18

2.2K 239 113
                                    

Sisa kurang dari seminggu Bayu habiskan gak cuman buat mempersiapkan pameran, tapi juga rajin kutuk nama tunggal yang kian waktu interupsi pikirannya kala terbengong.

Sandi Bintara.

Nama familiar yang nyaris seumur hidupnya dia kenal, yang keberadaannya rasanya gak pernah semengesalkan ini.

Hari ketika pameran berlangsung dihadiri oleh semua mahasiswa kelasnya. Gantian jaga stand atau cuman sekadar nongkrong ngobrol bareng teman-teman, yang penting nama dan presensinya tetap hadir selama acara berlangsung.

Harusnya sih begitu, namun nyatanya pikiran Bayu malah berkelana gak di satu tempat—bahkan kayak memang gak berfokus pada pameran sama sekali.

"Lo kenapa sih, anjir? Mules kebelet berak?" tanya Azka yang gemas lihat tingkah Bayu yang banyak diam tapi dahi sering terlipat. Berasa kayak punya beban utang cicilan rumah.

"Gue gak kebelet berak." jawabnya. "Gue pengen pulang."

"Sabar, jam 1 entar juga udah—"

"Tapi gak mau pulang juga."

"Kenap—"

"Tapi mau pulang, tapi gak mau."

"...."

"Tapi kepengen pulang, tapi gak mau—gak sekarang, maksudnya. Gak hari ini—duh, apa gue cancel aja ya? Tapi sayang udah pesen tiket. Tapi pengen cepet pulang juga, ngapain lama-lama di sini?"

"NAPA SIH ANJIR, GUA GAK NGERTI—"

"Gua ceritain juga elo gak akan ngerti. Udah, diem aja."

Azka one steap ahead to slap Bayu's head brutally. Tapi gak dilakuin sih. ujung-ujungnya Azka tinggal ngeloyor pergi jajan.

Dan, yah... waktu tetap bergulir. Tahu-tahu sekarang sudah pukul setengah 6 sore kurang 5 menit. Bayu berdiri anteng di depan pagar kosannya dengan tas ransel—yang 70 persen cuman keisi angin—di punggung, menunggu jemputan.

Sepuluh menit kemudian, datang tuh mobil silver berhenti persis di hadapannya.

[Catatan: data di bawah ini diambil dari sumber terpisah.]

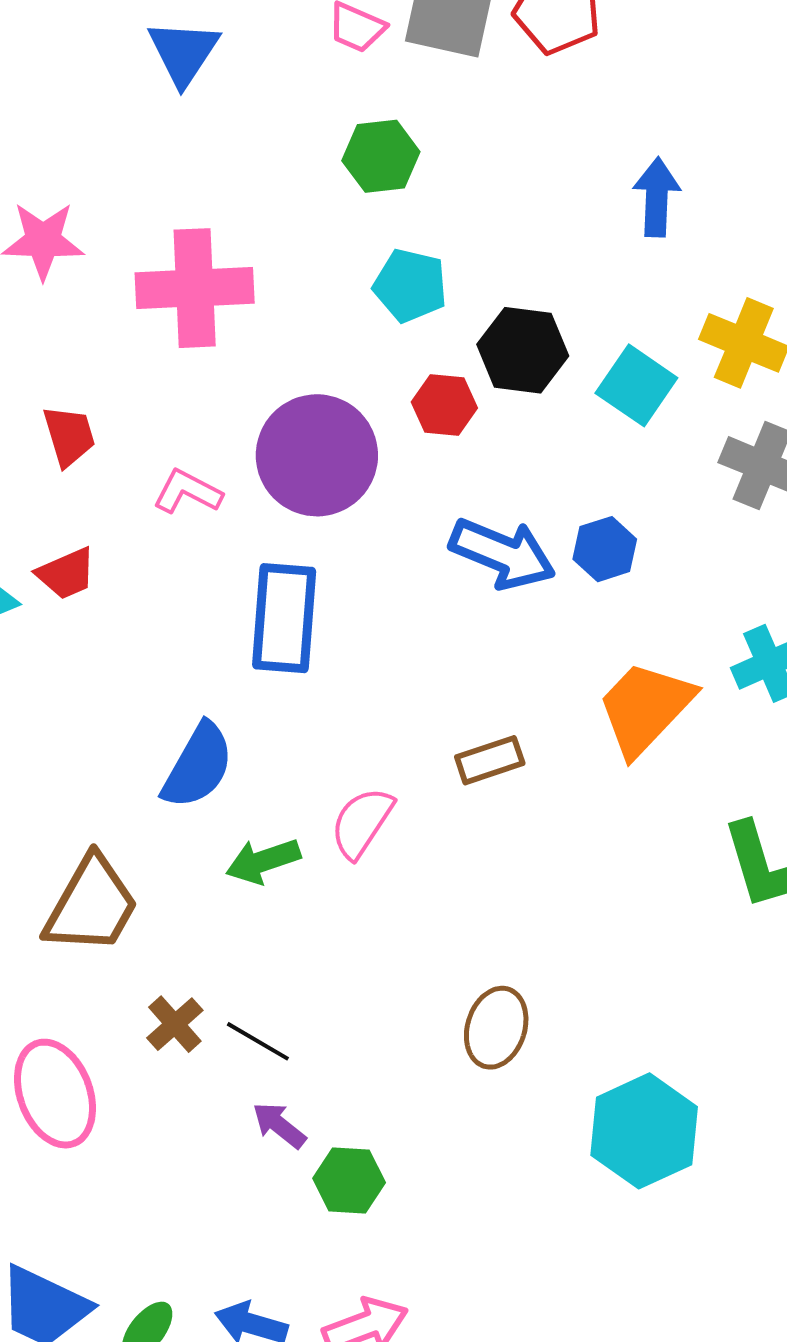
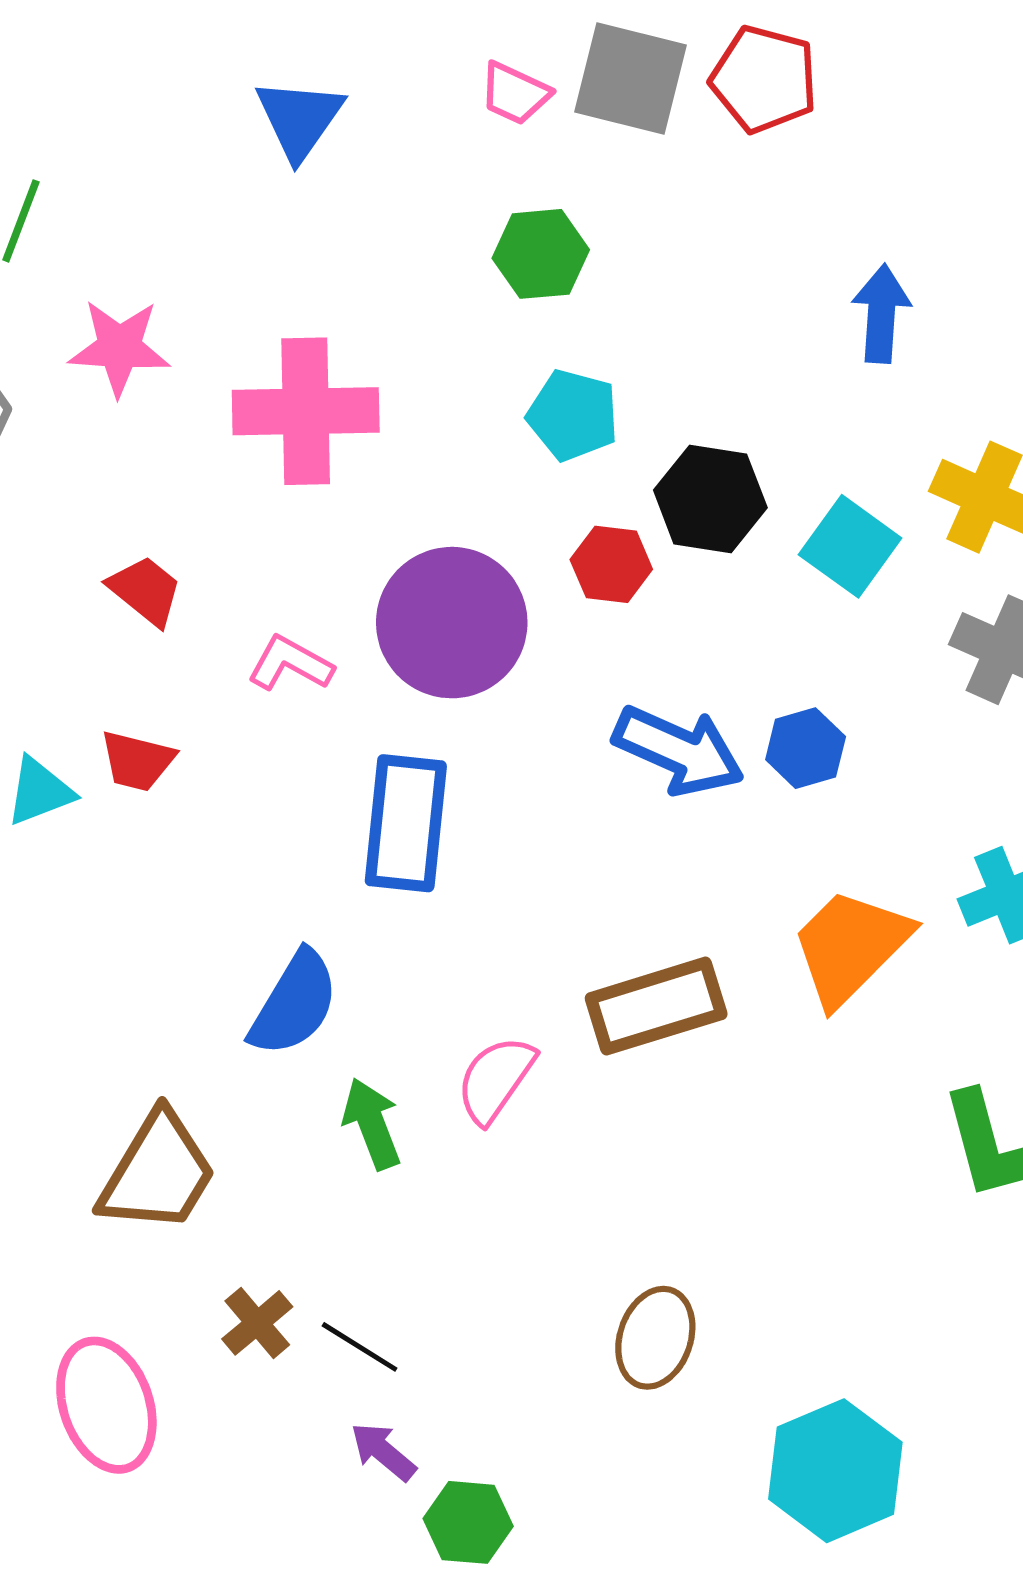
red trapezoid: (69, 436) -> (145, 590), turned -36
red trapezoid: (66, 574) -> (137, 761), turned 36
brown rectangle: (490, 760) -> (656, 1006), size x1.6
green arrow: (263, 861) -> (372, 1124), turned 86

Sesaat jantungnya sempat mencelos melihat kedatangannya dari jauh—lebih terutama karena plat nomor yang disebutkan olehnya—sebelum mendekat memasuki mobil ke bagian penumpang.

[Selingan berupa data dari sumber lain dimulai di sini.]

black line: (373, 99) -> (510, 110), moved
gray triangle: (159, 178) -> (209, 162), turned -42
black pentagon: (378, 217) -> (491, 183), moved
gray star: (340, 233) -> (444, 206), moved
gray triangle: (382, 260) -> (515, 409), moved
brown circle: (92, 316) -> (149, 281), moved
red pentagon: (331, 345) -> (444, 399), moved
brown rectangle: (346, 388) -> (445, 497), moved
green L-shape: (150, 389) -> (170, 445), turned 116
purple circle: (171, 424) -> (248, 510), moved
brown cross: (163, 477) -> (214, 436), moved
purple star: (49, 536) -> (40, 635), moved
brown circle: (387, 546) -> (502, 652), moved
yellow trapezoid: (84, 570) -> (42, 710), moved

"Kenapa gak ketemuan di tempat travelnya aja sih? Biar sekalian," dumel Bayu.

Dan biar gue juga gak cepet ketemu elo.

Tapi Sandi tetaplah Bintara. Alias bangsat.

"Suka-suka gue. Lagian gue juga yang bayarin grabcar-nya."

Ya iya sih...

Kurang 15 menit perjalanan macet di petang itu dihabiskan diam satu sama lain. Mendadak pemandangan jejeran kendaraan yang memenuhi ruas jalan menjauhi pusat kota jauh lebih menyenangkan dilihat daripada tukar obrol para penumpang di mobil.

Bahkan sesampainya di tempat travel dan menunggu jam keberangkatan, keduanya sibuk memainkan ponsel masing-masing. Sama sekali gak terusik. Sandi bahkan sempetin nonton drama dengan earphone terpasang.

Nyebelin.

Buat Bayu, Sandi Bintara itu sangat nyebelin. Manusia paling nyebelin yang pernah dia kena, juga pacar yang paling nyebelin plus resek plus bawel plus seenaknya.

Iya, Sandi itu seenaknya banget. Bukan seenaknya nyuruh atau ngatur ini-itu, dia juga seenaknya nyelip-nyelip di pikiran Bayu selama beberapa waktu terakhir. Jadi lebih sering lagi semenjak seminggu terakhir.